Юноша остановился: к горлу подкатывала тошнота, в воздухе появился запах гнили. Он быстро опустился на землю, с ужасом представляя, что может случиться с ним. Это было намного страшнее, чем быстрая смерть, которая преследовала его по пятам. Он нащупал свой спасительный мешочек с травами...
До него донесся звук флейты. Его мать, облаченная в золотые и алые одежды, с красной короной Нижнего Египта в виде змеи, стоит возле алтаря и улыбается ему. На ее руках кровь, а на алтаре лежит черная овца, ноги которой еще слабо подергиваются. Жрец внимательно рассматривает внутренности животного. У жреца бритая голова, его белые одежды запачканы кровью. Он поднимает голову и пронзительно смотрит на Цезариона своими темными, похожими на две пещеры, глазами. Жрец открывает рот, чтобы что-то сказать, но вместо слов из его рта вырывается высокий свистящий звук систра[7]. Вдруг вместо овцы на алтаре появляется человек, у которого вскрыт не живот, а голова.

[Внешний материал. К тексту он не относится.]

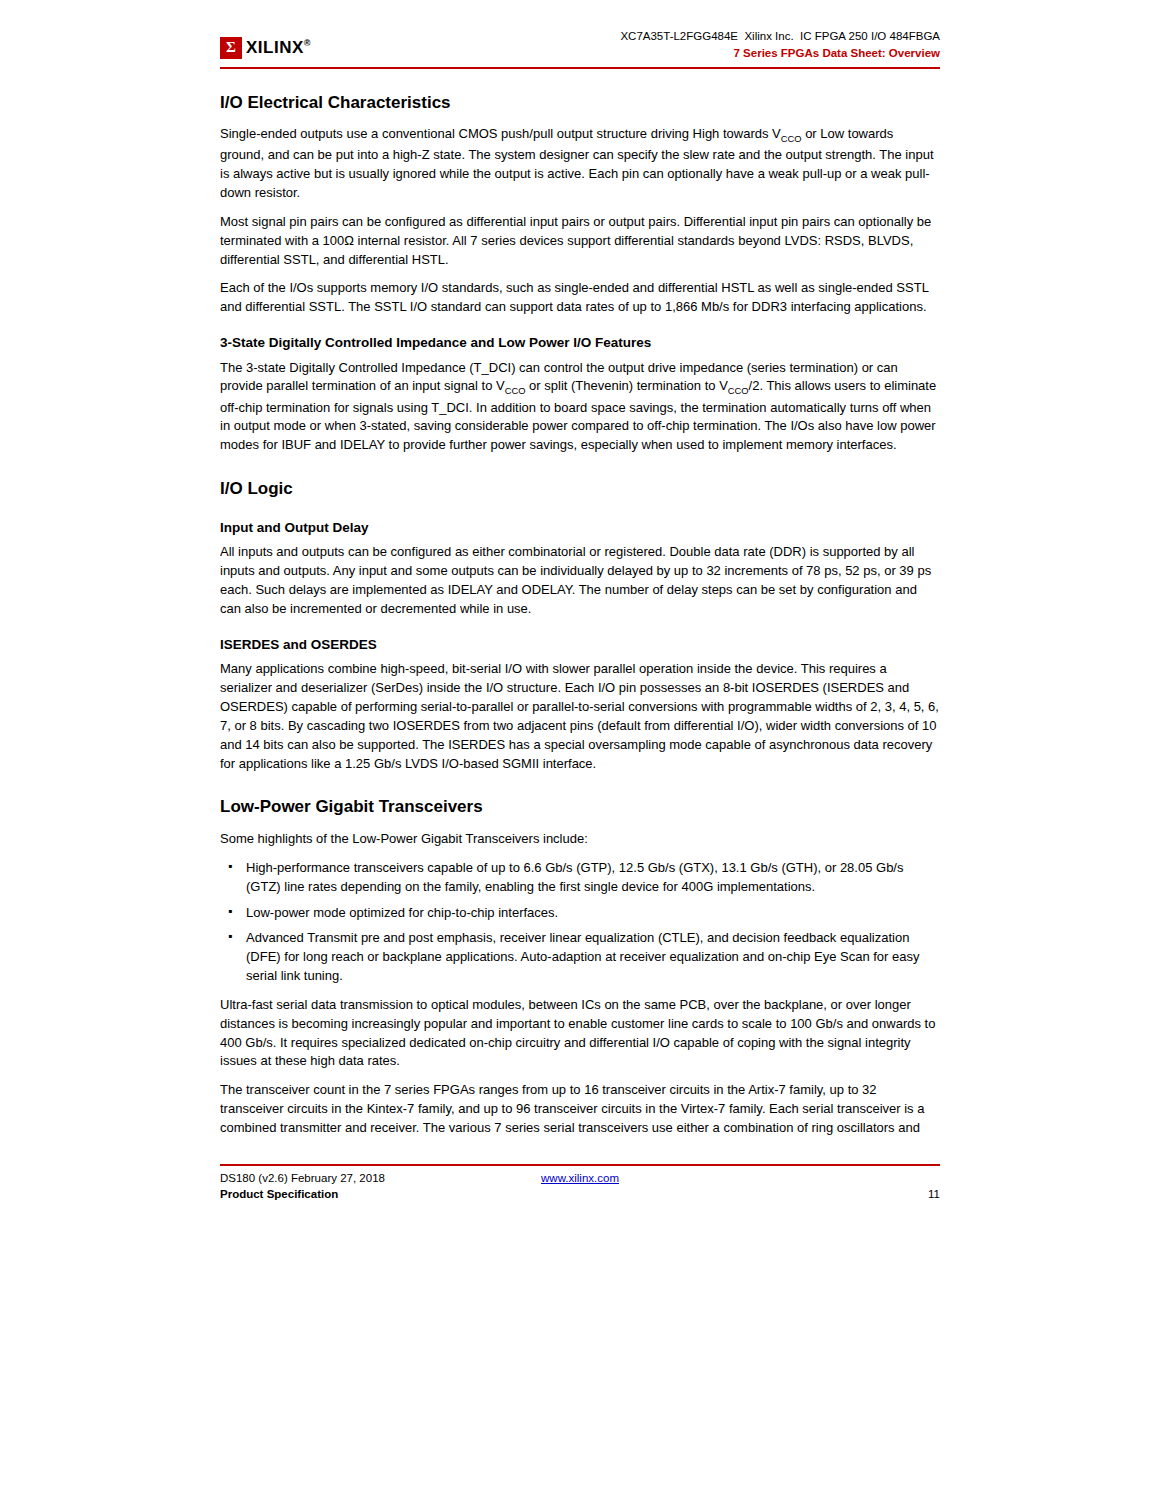Σ
XILINX®
XC7A35T-L2FGG484E Xilinx Inc. IC FPGA 250 I/O 484FBGA
7 Series FPGAs Data Sheet: Overview
I/O Electrical Characteristics
Single-ended outputs use a conventional CMOS push/pull output structure driving High towards VCCO or Low towards ground, and can be put into a high-Z state. The system designer can specify the slew rate and the output strength. The input is always active but is usually ignored while the output is active. Each pin can optionally have a weak pull-up or a weak pull-down resistor.
Most signal pin pairs can be configured as differential input pairs or output pairs. Differential input pin pairs can optionally be terminated with a 100Ω internal resistor. All 7 series devices support differential standards beyond LVDS: RSDS, BLVDS, differential SSTL, and differential HSTL.
Each of the I/Os supports memory I/O standards, such as single-ended and differential HSTL as well as single-ended SSTL and differential SSTL. The SSTL I/O standard can support data rates of up to 1,866 Mb/s for DDR3 interfacing applications.
3-State Digitally Controlled Impedance and Low Power I/O Features
The 3-state Digitally Controlled Impedance (T_DCI) can control the output drive impedance (series termination) or can provide parallel termination of an input signal to VCCO or split (Thevenin) termination to VCCO/2. This allows users to eliminate off-chip termination for signals using T_DCI. In addition to board space savings, the termination automatically turns off when in output mode or when 3-stated, saving considerable power compared to off-chip termination. The I/Os also have low power modes for IBUF and IDELAY to provide further power savings, especially when used to implement memory interfaces.
I/O Logic
Input and Output Delay
All inputs and outputs can be configured as either combinatorial or registered. Double data rate (DDR) is supported by all inputs and outputs. Any input and some outputs can be individually delayed by up to 32 increments of 78 ps, 52 ps, or 39 ps each. Such delays are implemented as IDELAY and ODELAY. The number of delay steps can be set by configuration and can also be incremented or decremented while in use.
ISERDES and OSERDES
Many applications combine high-speed, bit-serial I/O with slower parallel operation inside the device. This requires a serializer and deserializer (SerDes) inside the I/O structure. Each I/O pin possesses an 8-bit IOSERDES (ISERDES and OSERDES) capable of performing serial-to-parallel or parallel-to-serial conversions with programmable widths of 2, 3, 4, 5, 6, 7, or 8 bits. By cascading two IOSERDES from two adjacent pins (default from differential I/O), wider width conversions of 10 and 14 bits can also be supported. The ISERDES has a special oversampling mode capable of asynchronous data recovery for applications like a 1.25 Gb/s LVDS I/O-based SGMII interface.
Low-Power Gigabit Transceivers
Some highlights of the Low-Power Gigabit Transceivers include:
High-performance transceivers capable of up to 6.6 Gb/s (GTP), 12.5 Gb/s (GTX), 13.1 Gb/s (GTH), or 28.05 Gb/s (GTZ) line rates depending on the family, enabling the first single device for 400G implementations.
Low-power mode optimized for chip-to-chip interfaces.
Advanced Transmit pre and post emphasis, receiver linear equalization (CTLE), and decision feedback equalization (DFE) for long reach or backplane applications. Auto-adaption at receiver equalization and on-chip Eye Scan for easy serial link tuning.
Ultra-fast serial data transmission to optical modules, between ICs on the same PCB, over the backplane, or over longer distances is becoming increasingly popular and important to enable customer line cards to scale to 100 Gb/s and onwards to 400 Gb/s. It requires specialized dedicated on-chip circuitry and differential I/O capable of coping with the signal integrity issues at these high data rates.
The transceiver count in the 7 series FPGAs ranges from up to 16 transceiver circuits in the Artix-7 family, up to 32 transceiver circuits in the Kintex-7 family, and up to 96 transceiver circuits in the Virtex-7 family. Each serial transceiver is a combined transmitter and receiver. The various 7 series serial transceivers use either a combination of ring oscillators and
DS180 (v2.6) February 27, 2018
Product Specification
www.xilinx.com
11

– Видишь, это желудочки мозга, – доносится до него чей-то голос.
Цезарион смотрит на влажные полости в мягкой серой массе, которая лежит перед ним, и вдруг замечает, что рука жертвы подрагивает.
– Он еще жив, – в ужасе говорит Цезарион.
Он пришел в себя от острой боли в языке и увидел, что сидит на раскаленном камне. Было нестерпимо жарко, все тело напряглось от острой боли. Он застонал и склонился еще ниже.